War on the Postal Workers


Article 1, Section 8 of the Constitution says that Congress shall have the power “to establish Post Offices and post Roads.” Thus, the Constitution allows the government to get involved in postal services, but that doesn’t mean that the government has to be involved, let alone be granted a monopoly over mail.

Prior to the Postal Act of 1863, intercity letters were either held at the destination post office for pick-up or delivered by an independent contractor. The Postal Code of 1872 extended the postal monopoly to the delivery of local letters, banning intercity private carriers. These private carriers, which numbered 147 at one time, had been innovative: for example, they introduced stamps before the Post Office did. Lubertarians are trying to justify USPS privatization.

For years, ALEC worked to influence Congress to pass the Postal Accountability and Enhancement Act of 2006, requiring the USPS to pay $5.5 billion annually for pension health care benefits 75 years in advance. No other agency carries that burden. In 2006, before the PAEA, the USPS profit was $0.9 billion.

Under pressure of this substantial red ink, postal management in the last year closed 30 percent of its processing and distribution plants; reduced hours up to 75 percent in half of the post offices; put 10 percent of buildings up for sale; subcontracted trucking and mail handling; cut thousands of mail routes; and eliminated 60,000 living-wage postal jobs. These cuts all slow down the mail system.

Tea Party House Rep. Darrell Issa (R-Calif.), the richest man in Congress with a net worth of $448 million, heads the House Oversight and Government Reform Committee. (KSBW.com, Dec. 27, 2011)
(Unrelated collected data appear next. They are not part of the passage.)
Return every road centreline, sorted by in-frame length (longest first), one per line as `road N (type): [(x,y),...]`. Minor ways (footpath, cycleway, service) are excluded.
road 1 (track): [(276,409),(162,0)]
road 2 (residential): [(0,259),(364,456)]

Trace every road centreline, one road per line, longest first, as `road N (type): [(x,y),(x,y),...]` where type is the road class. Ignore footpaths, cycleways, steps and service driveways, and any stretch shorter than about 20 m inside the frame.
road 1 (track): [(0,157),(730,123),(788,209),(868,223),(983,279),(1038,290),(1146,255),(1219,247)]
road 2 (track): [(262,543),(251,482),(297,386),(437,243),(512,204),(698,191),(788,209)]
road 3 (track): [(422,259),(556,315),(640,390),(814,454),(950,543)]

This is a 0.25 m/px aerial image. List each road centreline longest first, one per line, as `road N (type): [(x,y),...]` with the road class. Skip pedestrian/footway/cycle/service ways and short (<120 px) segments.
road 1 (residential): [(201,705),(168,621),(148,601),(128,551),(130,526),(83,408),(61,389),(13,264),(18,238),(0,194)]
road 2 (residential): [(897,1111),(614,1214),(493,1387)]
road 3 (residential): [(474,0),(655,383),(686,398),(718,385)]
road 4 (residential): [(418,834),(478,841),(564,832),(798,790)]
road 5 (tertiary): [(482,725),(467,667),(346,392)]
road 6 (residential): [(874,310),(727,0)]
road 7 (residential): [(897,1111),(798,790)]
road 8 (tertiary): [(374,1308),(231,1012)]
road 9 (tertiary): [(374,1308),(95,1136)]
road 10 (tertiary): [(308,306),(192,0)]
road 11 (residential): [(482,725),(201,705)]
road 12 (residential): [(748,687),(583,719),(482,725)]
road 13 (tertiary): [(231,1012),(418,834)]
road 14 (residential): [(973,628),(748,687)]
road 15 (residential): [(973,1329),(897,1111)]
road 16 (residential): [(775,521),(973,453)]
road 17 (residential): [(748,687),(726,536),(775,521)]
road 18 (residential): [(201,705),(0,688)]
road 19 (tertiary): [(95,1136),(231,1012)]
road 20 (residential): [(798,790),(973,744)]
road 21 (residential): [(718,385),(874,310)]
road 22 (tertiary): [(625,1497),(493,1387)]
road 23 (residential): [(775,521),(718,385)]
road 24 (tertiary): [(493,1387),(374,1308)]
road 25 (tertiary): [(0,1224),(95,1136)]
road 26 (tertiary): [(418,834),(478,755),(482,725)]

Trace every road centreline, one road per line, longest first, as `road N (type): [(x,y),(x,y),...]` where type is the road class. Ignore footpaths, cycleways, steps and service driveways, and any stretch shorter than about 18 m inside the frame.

Issa is the congressional pitbull most insistent on passing postal privatization. Issa’s HR2748 bill would end Saturday delivery, replace door-to-door delivery for 40 million homes with neighborhood cluster boxes and eliminate 100,000 postal jobs.

The use of cluster boxes not only inconveniences mail recipients but would de-skill jobs that require stamina and a good memory, allowing the USPS to follow the anti-labor example of the Netherlands in hiring part-time, low-paid workers.

The Koch brothers contributed $107,000 to 13 Republican members of the HOGRC — $12,500 just to Issa, who sent staff members to a Koch brothers’ think tank. (Press Enterprise, Feb. 27, 2011).

Barclay’s, UBS, Bank of America, Merrill Lynch and Goldman Sachs were recently selected by the British Parliament to lead a banking syndicate overseeing privatization of the Royal Mail, valued at $4.8 billion. Goldman Sachs also supported privatization campaigns in Japan, Germany, the Netherlands and Austria.

Not coincidentally, Issa hired former Goldman Sachs vice president, Peter Haller, to serve on the HOGRC. Bank of America was Issa’s fifth highest campaign contributor at $21,850 (2012). Carper received $56,740 from Bank of America.

These millionaires and billionaires may look powerful, and they’re certainly rich, but postal workers can still win against them if they’re united with the great global working class.

The USPS is the second largest employer in America. Employer of 130,000 veterans, and makes a profit. The USPS is self sustaining.

This downturn in the USPS’s fortunes is seized upon by conservatives eager to sell it for parts and who attack it as another bailout-needing Big Government program that the private sector can manage better. Yet who would move my letter that far that fast and that accurately for that little? The start-up costs alone would be stratospheric. The variety of new products they provide—the if-it-fits-it-ships concept, 24-hour automated kiosks and home stamp printing to cite a few used in the past month —show they still have good ideas. That the USPS still handles 40 percent of the world’s mail shows that a significant part of the world economy — including that which has been born on eBay, Amazon and craigslist — still rely on it.

Conservative attacks on the post office are most baffling because there’s little in American life more old-fashioned or community oriented. The Founding Fathers decreed it as an essential function of the federal government right there in the U.S. Constitution, and Norman Rockwell, the right’s go-to artist for traditional values and nostalgia, canonized the letter carrier as an adequate stand-in for Santa in his classic “The Jolly Postman.” What’s more, the news is routinely filled with heroic tales of the mailman who sensed something was off at a house he’s served for decades and managed to stop a crime or call paramedics for an incapacitated resident.